Sebelum masuk pada pertanyaan bagaimana melakukan pengujian atas konsekuensi perlu terlebih dahulu dikenali jenis dan sifat pengecualian informasi. UU KIP tidak secara eksplisit menjelaskan kedua hal ini. Jenis pengecualian informasi sesungguhnya dijelaskan pada Pasal 6 UU KIP yang memuat tentang hak Badan Publik.

Ketiadaan ketentuan yang mengatur sifat pengecualian secara eksplisit, beberapa pihak sering berargumen bahwa sejak UU KIP diberlakukan maka pada prinsipnya tidak ada lagi kerahasiaan. Semua informasi dapat diakses, namun sebagian dikecualikan untuk jangka waktu tertentu.[1]

Pernyataan tersebut berpotensi melahirkan persepsi bahwa dalam UU KIP tidak ada informasi yang dikecualikan secara absolut. Untuk menjelaskan hal ini akan dilakukan perbandingan dengan penerapan pengecualian di negara lain yang membagi sifat pengecualian menjadi dua: pengecualian absolut dan pengecualian dengan kualifikasi.

Jenis Pengecualian Informasi

Dalam UU KIP Badan Publik berhak untuk menolak memberikan informasi dengan dua alasan: yakni penolakan karena alasan substansi, dan penolakan karena alasan prosedur. Ketentuan tersebut diatur pada Bagian Ketiga Pasal 6 tentang hak Badan Publik:

ayat (1):

Badan Publik berhak menolak memberikan informasi yang dikecualikan sesuai dengan ketentuan peraturan perundang­-undangan.

ayat (2):

Badan Publik berhak menolak memberikan Informasi Publik apabila tidak sesuai dengan ketentuan peraturan perundang­-undangan.

Kedua pasal di atas secara sepintas memiliki kemiripan, namun pada risalah pembahasan RUU KMIP (sebelum diubah menjadi KIP), Pemerintah dan DPR menyepakati untuk memasukkan rumusan tersebut dengan maksud ayat (1) adalah pengecualian berdasarkan substansi, sedangkan ayat (2) adalah pengecualian berdasarkan prosedur. Dengan disepakatinya dua ketentuan tersebut maka UU KIP menganut pengecualian substansial dan pengecualian prosedural.[2]

Pasal 6 ayat (3) UU KIP memperjelas tiga domain utama kerahasiaan secara substansial, yakni: (i) kerahasiaan negara; (ii) kerahasiaan untuk persaingan yang sehat; dan (iii) kerahasiaan pribadi. Bagian ini juga memasukkan beberapa ketentuan kerahasian lain terkait rahasia jabatan dan penguasaan dokumen:

ayat (3):

Informasi Publik yang tidak dapat diberikan oleh Badan Publik, sebagaimana dimaksud pada ayat (1) adalah:

  1. informasi yang dapat membahayakan negara;
  2. informasi yang berkaitan dengan kepentingan perlindungan usaha dari persaingan usaha tidak sehat;
  3. informasi yang berkaitan dengan hak­-hak pribadi;
  4. informasi yang berkaitan dengan rahasia jabatan; dan/atau
  5. informasi Publik yang diminta belum dikuasai atau didokumentasikan.

## Isi kumpulan data
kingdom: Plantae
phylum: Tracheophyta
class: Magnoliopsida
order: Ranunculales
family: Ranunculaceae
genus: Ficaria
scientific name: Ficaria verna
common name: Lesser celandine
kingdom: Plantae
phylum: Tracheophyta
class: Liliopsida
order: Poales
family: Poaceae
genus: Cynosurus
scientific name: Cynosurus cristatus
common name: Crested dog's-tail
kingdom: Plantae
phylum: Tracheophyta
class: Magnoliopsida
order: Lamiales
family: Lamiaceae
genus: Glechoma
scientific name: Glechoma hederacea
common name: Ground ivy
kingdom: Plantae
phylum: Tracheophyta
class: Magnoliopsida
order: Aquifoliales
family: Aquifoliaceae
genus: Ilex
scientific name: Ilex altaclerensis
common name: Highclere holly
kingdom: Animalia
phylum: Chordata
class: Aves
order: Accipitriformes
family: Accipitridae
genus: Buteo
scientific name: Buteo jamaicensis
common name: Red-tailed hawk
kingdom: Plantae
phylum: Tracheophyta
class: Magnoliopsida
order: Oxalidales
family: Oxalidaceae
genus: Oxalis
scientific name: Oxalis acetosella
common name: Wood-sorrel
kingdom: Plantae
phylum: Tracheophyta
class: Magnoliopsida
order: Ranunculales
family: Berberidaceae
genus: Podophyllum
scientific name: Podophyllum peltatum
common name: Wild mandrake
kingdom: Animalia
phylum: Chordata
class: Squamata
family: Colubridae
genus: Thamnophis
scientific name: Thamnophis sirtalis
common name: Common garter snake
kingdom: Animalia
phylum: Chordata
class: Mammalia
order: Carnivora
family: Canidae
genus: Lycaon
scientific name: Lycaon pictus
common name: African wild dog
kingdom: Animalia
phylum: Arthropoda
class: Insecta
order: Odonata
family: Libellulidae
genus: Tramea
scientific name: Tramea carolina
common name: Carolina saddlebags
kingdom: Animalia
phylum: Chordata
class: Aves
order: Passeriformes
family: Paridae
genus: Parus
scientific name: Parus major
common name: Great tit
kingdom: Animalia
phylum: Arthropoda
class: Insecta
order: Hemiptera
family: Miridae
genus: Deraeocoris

## Permintaan
Tolong tuliskan kembali tanpa perubahan bagian teks tentang pengecualian informasi dalam UU KIP, mulai dari "Pernyataan tersebut berpotensi" dan berakhir pada "tidak sesuai dengan ketentuan peraturan perundang­-undangan.".

## Hasil tugas ini
Pernyataan tersebut berpotensi melahirkan persepsi bahwa dalam UU KIP tidak ada informasi yang dikecualikan secara absolut. Untuk menjelaskan hal ini akan dilakukan perbandingan dengan penerapan pengecualian di negara lain yang membagi sifat pengecualian menjadi dua: pengecualian absolut dan pengecualian dengan kualifikasi.

Jenis Pengecualian Informasi

Dalam UU KIP Badan Publik berhak untuk menolak memberikan informasi dengan dua alasan: yakni penolakan karena alasan substansi, dan penolakan karena alasan prosedur. Ketentuan tersebut diatur pada Bagian Ketiga Pasal 6 tentang hak Badan Publik:

ayat (1):

Badan Publik berhak menolak memberikan informasi yang dikecualikan sesuai dengan ketentuan peraturan perundang­-undangan.

ayat (2):

Badan Publik berhak menolak memberikan Informasi Publik apabila tidak sesuai dengan ketentuan peraturan perundang­-undangan.